After enjoying John Peel's Record Box yesterday, I'm currently half watching at The Story of Pulp's Common People. It's quite diverting, if somewhat revisionist in its approach to the history of Pulp (implying that they had virtually no success before Common Pulp, when several of the singles off His 'n' Hers started to bring them to people's attention).
It does remind me a lot of late Summer '95, in that crucial time between leaving school and starting university, and in particular the release of possibly the greatest EP ever. It was August, and I was slumming it in the IT department of the county council. Pulp had already saved the summer by stepping in for the Stone Roses at Glastonbury, and bringing the 25th anniversary festival to a unifying conclusion. They were releasing their follow up, a double-A side: Mis-shapes, and Sorted for E's and Whizz. As was the trend at the time, there were a couple of versions released. The one I bought also had Parent-Teacher Association *and* Common People Live At Glastonbury on it. All that for 1.99 in the first week of release! ("Hatched in the minds of men, Who stack singles for one ninety-nine, Get the fucker in the chart! Charge three ninety-nine!" -- King Bing, Babybird). I'd say that was a better combination than pretty much anything else released ever. I must have played it over and over all summer, fifteen minutes of pure indie-pop perfection.

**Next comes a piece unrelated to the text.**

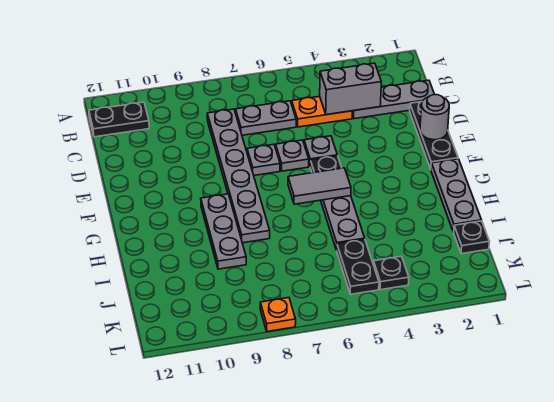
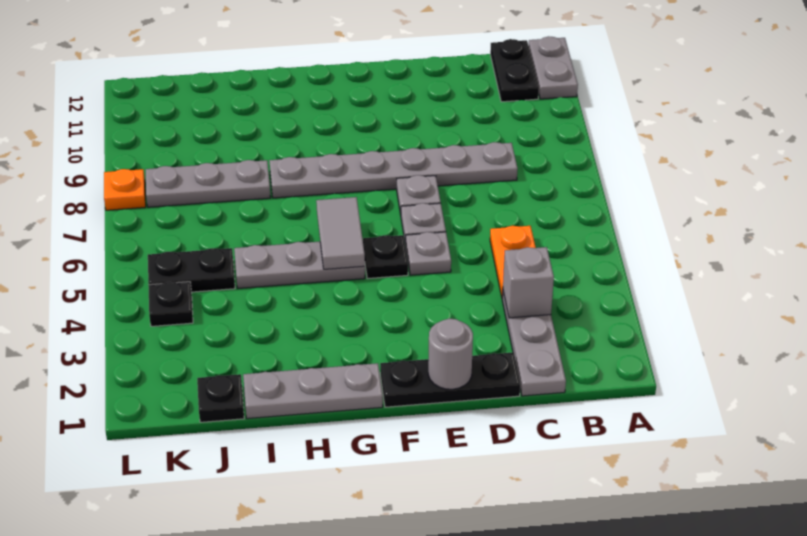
grey 1x2 brick [320,63,381,115] -> grey 1x1 brick [503,247,554,318]
grey 1x2 plate [236,101,296,135] -> grey 1x2 plate moved to [529,36,578,99]
grey 1x3 plate [201,194,246,269] -> grey 1x3 plate moved to [146,160,271,207]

"Sorted" also attracted a mistaken controversy. Not least because of the cover design which featured instructions on how to fold your own "wrap". Of course, since there were multiple covers for the different versions, the one I had didn't feature this graphic. But it was enough for the Daily Mirror (apparently led by one "Kate Thornton") to proclaim boldly on their front page "Ban This Sick Stunt!" I remember eagerly watching the performance on Top Of The Pops (this was the end of the era when you would still watch Top of the Pops), which began with Jarvis reading the paper over his glasses, before tossing it casually to one side. One story is that Jarvis was originally quite upset by the fuss, after mishearing the last word of the headline.
Anyway, it was a single of its time. I never bought that many singles. The ones I did buy were carefully chosen, based on what I was most enthusiastic about at the time. And thanks to the wonders of modern technology, instead of gathering dust on a shelf three thousand miles away, I get to hear it quite regularlary on shuffle through my ever present winamp. And, of all the singles I own, those songs evoke those times -- particularly Sorted and Common People live at Glastonbury, bringing to mind two very different festival experiences. So, yes, best EP ever, as far as I'm concerned.